“Until we discover a new vision of the Savior, a savior who has risen out of our disappointments, we’ll never understand Easter.”
—Craig Barnes, Christian Century, March 13-20, 2002
After seeing the snow start to melt, the people coming outdoors on bikes, with dogs, walking together after the long season of indoors, I find this time of year it’s not hard to believe in resurrection.
It’s much, much harder in the dead of winter. In the dead of anything. How do we believe in resurrection there? But it is the places we are least able to hear the news of resurrection that we most need to hear it.
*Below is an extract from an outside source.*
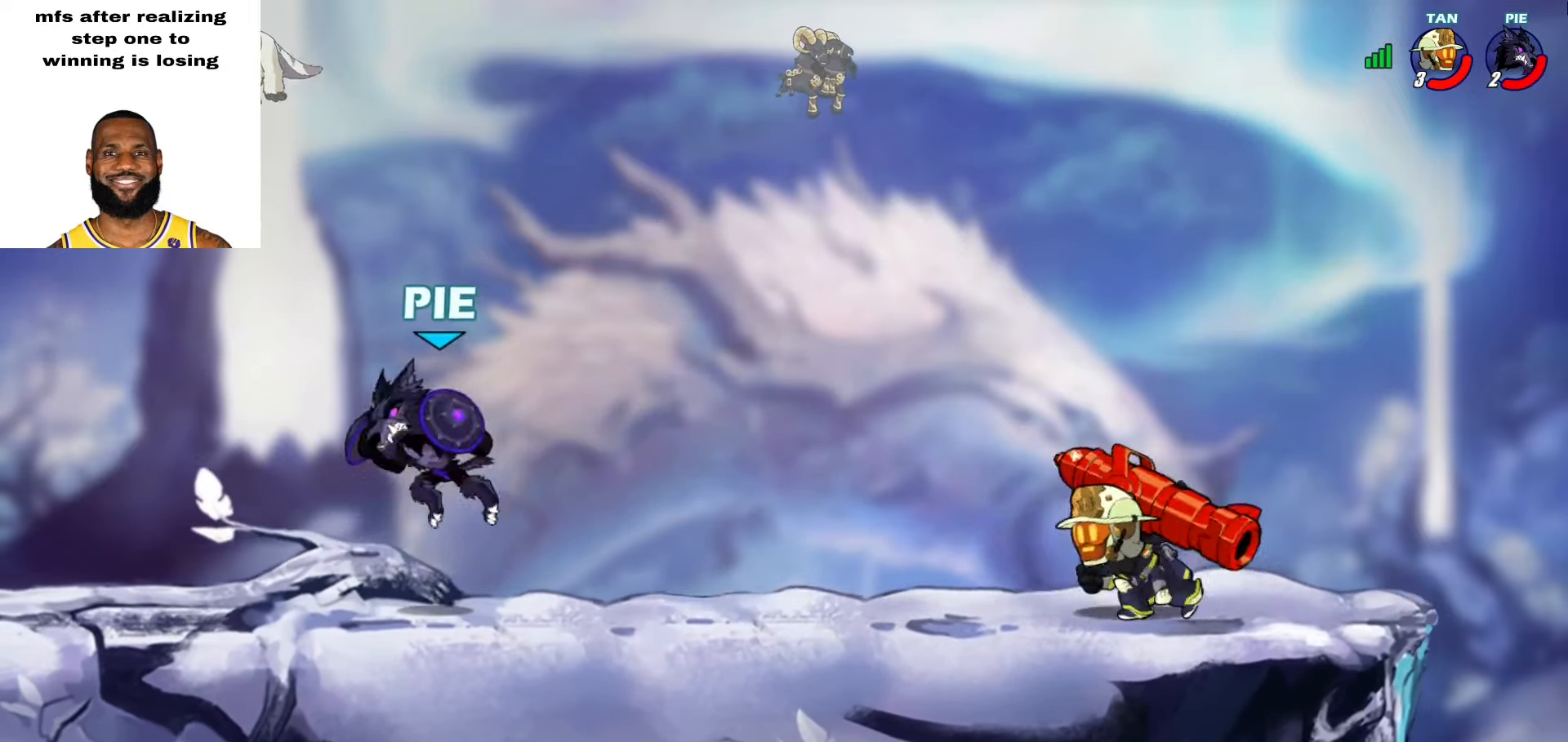
{"buttons": [], "left_stick": "up-right", "right_stick": "center", "events": [[17, "CROSS", "down"], [117, "CROSS", "up"], [200, "left_stick", "down-left"], [417, "left_stick", "down-right"], [467, "left_stick", "up-right"]]}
I am come to think that resurrection takes place not with a blast of trumpets shouting “Christ the Lord is risen today” amid the joyous songs of the faithful, but more the way it happens in the gospel of John: with a whole lot of running around, weeping beside a grave, and terrified people locking doors because they don’t have a blessed clue what is going on. That is how Easter begins. In the dark.
And that is how Easter still begins today—in our disappointments, in the death of dreams, in the exhausted depression that too much grief can bring. In those places, we are not surprised to find ourselves worried, confused, weeping in the dark. We are surprised to find every now and then that we are capable of hope, able to love others deeply enough to forget ourselves, able to experience comfort we-know-not-how, and able to go on living in spite of it. Resurrection hope may come as inconspicuously as the first shoot of green after a long gray-brown, but it is no less worth celebrating for its subtlety.